- ACTION ITEM -
An exact transcription of the records is required, minus any images.

>>

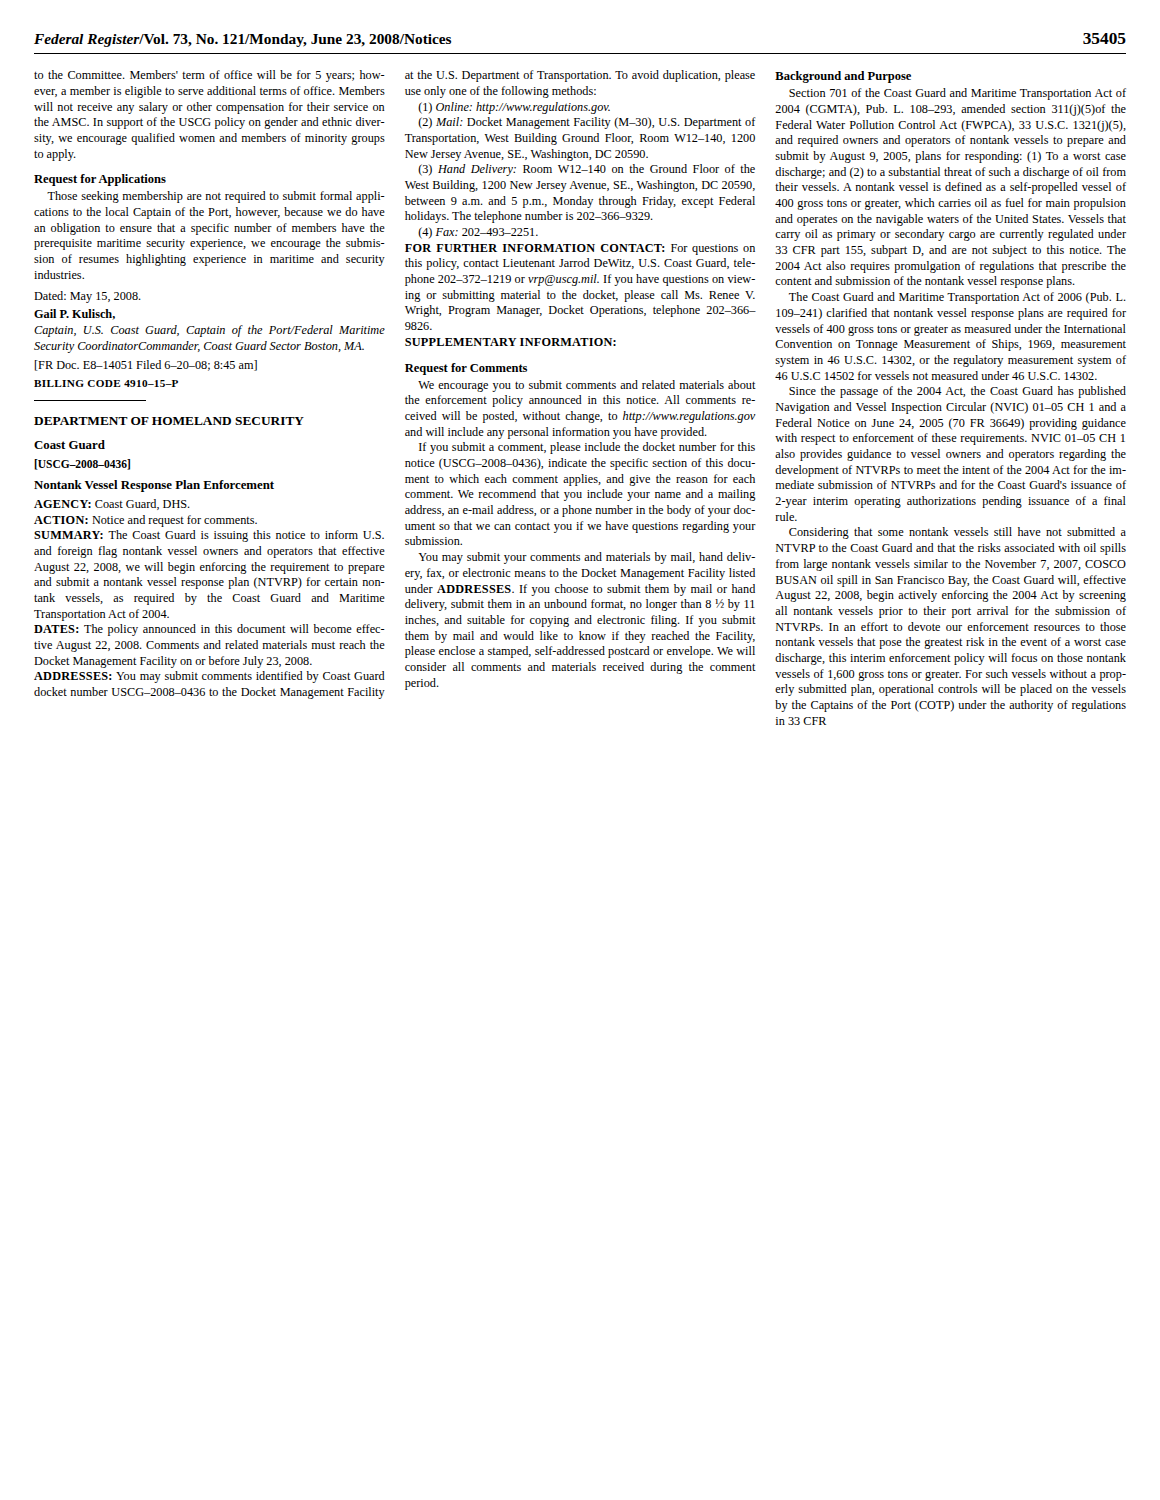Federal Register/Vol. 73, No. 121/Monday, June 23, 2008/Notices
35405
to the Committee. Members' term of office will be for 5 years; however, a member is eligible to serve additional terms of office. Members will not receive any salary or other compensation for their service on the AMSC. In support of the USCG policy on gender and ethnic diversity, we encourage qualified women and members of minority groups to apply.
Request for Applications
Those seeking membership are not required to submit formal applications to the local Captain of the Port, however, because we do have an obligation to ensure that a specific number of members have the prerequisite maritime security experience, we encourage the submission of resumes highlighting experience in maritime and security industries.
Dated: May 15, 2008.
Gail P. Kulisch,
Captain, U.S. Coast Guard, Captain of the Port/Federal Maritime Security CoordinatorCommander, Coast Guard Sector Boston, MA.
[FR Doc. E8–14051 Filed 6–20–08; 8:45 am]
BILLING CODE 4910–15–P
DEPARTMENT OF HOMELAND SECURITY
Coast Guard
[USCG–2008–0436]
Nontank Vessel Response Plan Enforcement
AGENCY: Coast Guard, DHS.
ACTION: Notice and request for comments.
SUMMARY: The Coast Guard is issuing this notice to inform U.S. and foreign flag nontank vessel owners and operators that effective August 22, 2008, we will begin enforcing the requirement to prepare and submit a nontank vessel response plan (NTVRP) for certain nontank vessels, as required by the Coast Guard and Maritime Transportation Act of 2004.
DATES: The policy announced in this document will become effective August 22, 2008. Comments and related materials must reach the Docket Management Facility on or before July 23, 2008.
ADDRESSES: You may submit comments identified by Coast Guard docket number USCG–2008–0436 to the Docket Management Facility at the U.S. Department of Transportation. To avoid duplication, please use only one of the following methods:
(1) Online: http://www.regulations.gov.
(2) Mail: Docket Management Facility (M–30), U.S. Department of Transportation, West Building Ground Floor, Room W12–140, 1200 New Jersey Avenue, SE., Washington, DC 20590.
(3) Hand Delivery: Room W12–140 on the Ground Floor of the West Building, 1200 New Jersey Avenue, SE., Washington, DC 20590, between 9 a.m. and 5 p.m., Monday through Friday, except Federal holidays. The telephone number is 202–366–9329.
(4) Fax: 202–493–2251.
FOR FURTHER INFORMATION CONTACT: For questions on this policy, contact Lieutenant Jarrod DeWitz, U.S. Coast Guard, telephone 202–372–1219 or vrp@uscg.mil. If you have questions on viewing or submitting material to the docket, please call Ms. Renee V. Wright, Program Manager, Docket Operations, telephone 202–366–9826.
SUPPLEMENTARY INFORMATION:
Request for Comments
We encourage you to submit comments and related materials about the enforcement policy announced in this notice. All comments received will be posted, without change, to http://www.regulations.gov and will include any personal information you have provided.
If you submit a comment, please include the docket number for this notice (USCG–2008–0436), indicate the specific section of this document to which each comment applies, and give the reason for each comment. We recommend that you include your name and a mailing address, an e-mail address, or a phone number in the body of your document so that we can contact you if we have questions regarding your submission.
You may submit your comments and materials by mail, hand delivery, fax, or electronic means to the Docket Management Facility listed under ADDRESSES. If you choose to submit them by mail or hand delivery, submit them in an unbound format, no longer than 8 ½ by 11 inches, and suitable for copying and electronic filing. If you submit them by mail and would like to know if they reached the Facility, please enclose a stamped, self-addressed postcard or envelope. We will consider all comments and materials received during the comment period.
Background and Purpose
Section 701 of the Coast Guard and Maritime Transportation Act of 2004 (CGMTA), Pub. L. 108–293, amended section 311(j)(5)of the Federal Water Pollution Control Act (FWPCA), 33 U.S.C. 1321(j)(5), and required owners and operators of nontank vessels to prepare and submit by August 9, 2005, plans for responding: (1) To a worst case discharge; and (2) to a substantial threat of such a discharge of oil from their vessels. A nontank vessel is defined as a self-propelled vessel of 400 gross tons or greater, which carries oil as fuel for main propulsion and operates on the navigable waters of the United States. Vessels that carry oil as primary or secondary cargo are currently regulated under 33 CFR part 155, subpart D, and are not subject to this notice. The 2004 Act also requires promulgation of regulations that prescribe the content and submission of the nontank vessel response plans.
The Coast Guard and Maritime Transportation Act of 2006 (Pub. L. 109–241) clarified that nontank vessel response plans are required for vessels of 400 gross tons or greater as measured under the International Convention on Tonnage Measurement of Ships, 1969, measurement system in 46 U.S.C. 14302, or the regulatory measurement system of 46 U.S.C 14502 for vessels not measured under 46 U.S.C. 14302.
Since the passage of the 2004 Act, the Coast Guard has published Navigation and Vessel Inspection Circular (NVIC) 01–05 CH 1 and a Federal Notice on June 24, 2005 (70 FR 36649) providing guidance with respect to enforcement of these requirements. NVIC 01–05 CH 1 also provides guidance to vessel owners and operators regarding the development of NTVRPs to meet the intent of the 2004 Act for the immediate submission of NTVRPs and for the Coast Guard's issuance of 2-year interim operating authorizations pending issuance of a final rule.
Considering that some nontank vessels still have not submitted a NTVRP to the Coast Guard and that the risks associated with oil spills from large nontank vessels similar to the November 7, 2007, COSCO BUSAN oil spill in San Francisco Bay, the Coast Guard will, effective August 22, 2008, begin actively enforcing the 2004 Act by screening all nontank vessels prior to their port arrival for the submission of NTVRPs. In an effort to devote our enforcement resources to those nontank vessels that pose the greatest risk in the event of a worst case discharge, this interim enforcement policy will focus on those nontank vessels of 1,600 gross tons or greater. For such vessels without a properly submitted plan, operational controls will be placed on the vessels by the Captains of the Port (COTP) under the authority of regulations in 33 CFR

<<

- TASK ANSWER -
Federal Register/Vol. 73, No. 121/Monday, June 23, 2008/Notices
35405
to the Committee. Members' term of office will be for 5 years; however, a member is eligible to serve additional terms of office. Members will not receive any salary or other compensation for their service on the AMSC. In support of the USCG policy on gender and ethnic diversity, we encourage qualified women and members of minority groups to apply.
Request for Applications
Those seeking membership are not required to submit formal applications to the local Captain of the Port, however, because we do have an obligation to ensure that a specific number of members have the prerequisite maritime security experience, we encourage the submission of resumes highlighting experience in maritime and security industries.
Dated: May 15, 2008.
Gail P. Kulisch,
Captain, U.S. Coast Guard, Captain of the Port/Federal Maritime Security CoordinatorCommander, Coast Guard Sector Boston, MA.
[FR Doc. E8–14051 Filed 6–20–08; 8:45 am]
BILLING CODE 4910–15–P
DEPARTMENT OF HOMELAND SECURITY
Coast Guard
[USCG–2008–0436]
Nontank Vessel Response Plan Enforcement
AGENCY: Coast Guard, DHS.
ACTION: Notice and request for comments.
SUMMARY: The Coast Guard is issuing this notice to inform U.S. and foreign flag nontank vessel owners and operators that effective August 22, 2008, we will begin enforcing the requirement to prepare and submit a nontank vessel response plan (NTVRP) for certain nontank vessels, as required by the Coast Guard and Maritime Transportation Act of 2004.
DATES: The policy announced in this document will become effective August 22, 2008. Comments and related materials must reach the Docket Management Facility on or before July 23, 2008.
ADDRESSES: You may submit comments identified by Coast Guard docket number USCG–2008–0436 to the Docket Management Facility at the U.S. Department of Transportation. To avoid duplication, please use only one of the following methods:
(1) Online: http://www.regulations.gov.
(2) Mail: Docket Management Facility (M–30), U.S. Department of Transportation, West Building Ground Floor, Room W12–140, 1200 New Jersey Avenue, SE., Washington, DC 20590.
(3) Hand Delivery: Room W12–140 on the Ground Floor of the West Building, 1200 New Jersey Avenue, SE., Washington, DC 20590, between 9 a.m. and 5 p.m., Monday through Friday, except Federal holidays. The telephone number is 202–366–9329.
(4) Fax: 202–493–2251.
FOR FURTHER INFORMATION CONTACT: For questions on this policy, contact Lieutenant Jarrod DeWitz, U.S. Coast Guard, telephone 202–372–1219 or vrp@uscg.mil. If you have questions on viewing or submitting material to the docket, please call Ms. Renee V. Wright, Program Manager, Docket Operations, telephone 202–366–9826.
SUPPLEMENTARY INFORMATION:
Request for Comments
We encourage you to submit comments and related materials about the enforcement policy announced in this notice. All comments received will be posted, without change, to http://www.regulations.gov and will include any personal information you have provided.
If you submit a comment, please include the docket number for this notice (USCG–2008–0436), indicate the specific section of this document to which each comment applies, and give the reason for each comment. We recommend that you include your name and a mailing address, an e-mail address, or a phone number in the body of your document so that we can contact you if we have questions regarding your submission.
You may submit your comments and materials by mail, hand delivery, fax, or electronic means to the Docket Management Facility listed under ADDRESSES. If you choose to submit them by mail or hand delivery, submit them in an unbound format, no longer than 8 ½ by 11 inches, and suitable for copying and electronic filing. If you submit them by mail and would like to know if they reached the Facility, please enclose a stamped, self-addressed postcard or envelope. We will consider all comments and materials received during the comment period.
Background and Purpose
Section 701 of the Coast Guard and Maritime Transportation Act of 2004 (CGMTA), Pub. L. 108–293, amended section 311(j)(5)of the Federal Water Pollution Control Act (FWPCA), 33 U.S.C. 1321(j)(5), and required owners and operators of nontank vessels to prepare and submit by August 9, 2005, plans for responding: (1) To a worst case discharge; and (2) to a substantial threat of such a discharge of oil from their vessels. A nontank vessel is defined as a self-propelled vessel of 400 gross tons or greater, which carries oil as fuel for main propulsion and operates on the navigable waters of the United States. Vessels that carry oil as primary or secondary cargo are currently regulated under 33 CFR part 155, subpart D, and are not subject to this notice. The 2004 Act also requires promulgation of regulations that prescribe the content and submission of the nontank vessel response plans.
The Coast Guard and Maritime Transportation Act of 2006 (Pub. L. 109–241) clarified that nontank vessel response plans are required for vessels of 400 gross tons or greater as measured under the International Convention on Tonnage Measurement of Ships, 1969, measurement system in 46 U.S.C. 14302, or the regulatory measurement system of 46 U.S.C 14502 for vessels not measured under 46 U.S.C. 14302.
Since the passage of the 2004 Act, the Coast Guard has published Navigation and Vessel Inspection Circular (NVIC) 01–05 CH 1 and a Federal Notice on June 24, 2005 (70 FR 36649) providing guidance with respect to enforcement of these requirements. NVIC 01–05 CH 1 also provides guidance to vessel owners and operators regarding the development of NTVRPs to meet the intent of the 2004 Act for the immediate submission of NTVRPs and for the Coast Guard's issuance of 2-year interim operating authorizations pending issuance of a final rule.
Considering that some nontank vessels still have not submitted a NTVRP to the Coast Guard and that the risks associated with oil spills from large nontank vessels similar to the November 7, 2007, COSCO BUSAN oil spill in San Francisco Bay, the Coast Guard will, effective August 22, 2008, begin actively enforcing the 2004 Act by screening all nontank vessels prior to their port arrival for the submission of NTVRPs. In an effort to devote our enforcement resources to those nontank vessels that pose the greatest risk in the event of a worst case discharge, this interim enforcement policy will focus on those nontank vessels of 1,600 gross tons or greater. For such vessels without a properly submitted plan, operational controls will be placed on the vessels by the Captains of the Port (COTP) under the authority of regulations in 33 CFR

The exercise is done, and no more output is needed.